Annelise first covered my back nearly two weeks ago, she’s the first thing I made in my fevered wardrobe-in-a-week sewing. She traces her pedigree through Wearing History’s Smooth Sailing blouse married to an exotic Japanese double gauze cotton. It’s actually two layers of thin fabric, pad-stitched together to make one breezy fabric substantial enough for a blouse or perhaps a dress. We have various prints at work so I took it for a test drive. I marveled at the doubled fabric and then promptly forgot about it. Easy to sew.
I first made this from a man’s shirt. It’s wearable, but doesn’t fit me well enough. The fault was mine, I thought the pattern came from a modern block when it is from a vintage one. Had I done the appropriate flat pattern measurements, I would have approached it differently. After Lauren of Wearing History graciously answered some of my pattern questions (I adore the online sewing community!), I realized I should approach the shirt as I would a 30’s pattern.
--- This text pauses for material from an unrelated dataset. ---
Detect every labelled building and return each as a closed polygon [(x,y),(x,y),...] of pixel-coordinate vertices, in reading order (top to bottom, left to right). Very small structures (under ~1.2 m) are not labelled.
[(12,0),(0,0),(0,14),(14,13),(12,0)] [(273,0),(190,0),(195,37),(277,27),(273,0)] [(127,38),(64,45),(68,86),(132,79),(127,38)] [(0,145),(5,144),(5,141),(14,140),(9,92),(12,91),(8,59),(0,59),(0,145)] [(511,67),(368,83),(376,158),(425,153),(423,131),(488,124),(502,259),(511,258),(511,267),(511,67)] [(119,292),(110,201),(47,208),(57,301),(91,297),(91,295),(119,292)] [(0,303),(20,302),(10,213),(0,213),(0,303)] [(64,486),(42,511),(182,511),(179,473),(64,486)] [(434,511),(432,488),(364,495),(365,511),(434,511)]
That meant (for me) working from a 34″ high bust (I usually work from a 32″ to fit my back), altering the front for a full bust, playing with the armscythe/sleeves, and factoring in a little wearing ease. Some reviewers have reported tightness through the arms, which I think is to be expected from a 30’s pattern. In this case, I used Zemelda’s sleeves (because I know they fit well) and altered the armscythe on the fly.
Due to the interesting nature of the fabric, I left out the interfacing. It’s as cool and delicious as possible. The stripes are slightly irregular and not precisely on grain. That happens sometimes with printed stripes, rather easy to do if you think about it. In this case, I chose to align my grainline with the stripe rather than worry too much about grain. Dear little pockets. I put my bus card in one of them today. Talk about handy!
While a common cut for the era- late 30’s/early 40’s- this is my own first whack which I feel fits me properly. I’m like Goldilocks- this one’s too big, that one’s too small, this pulls at the back. It’s about getting the right amount of ease for my body and lack of girdle in order to achieve the “look.” I bought a piece of Liberty cotton covered in a scrimshaw design of clipper ships to make this shirt ages ago, I finally feel confident cutting it. I may even use huge era-appropriate buttons.
Part of the joy of blogging my sewing is turning the work inside out. This is by far the cleanest, prettiest convertible collar I’ve ever sewn, thanks to Sherry’s Convertible Collar Tutorial.
I wore this all day running errands downtown and got a lot of looks. To me, this feels like a really normal shirt, am I missing something?
Update on Trash Wars 2011: I applied for a mini-bin at the council today. Thanks, Emmi. My husband plays up being blokey through over the fence chatter to the man of the house next door, he says he’ll discuss composting. I know it bugs Husband, too. Between that and having a tiny bin the problem may well be nipped.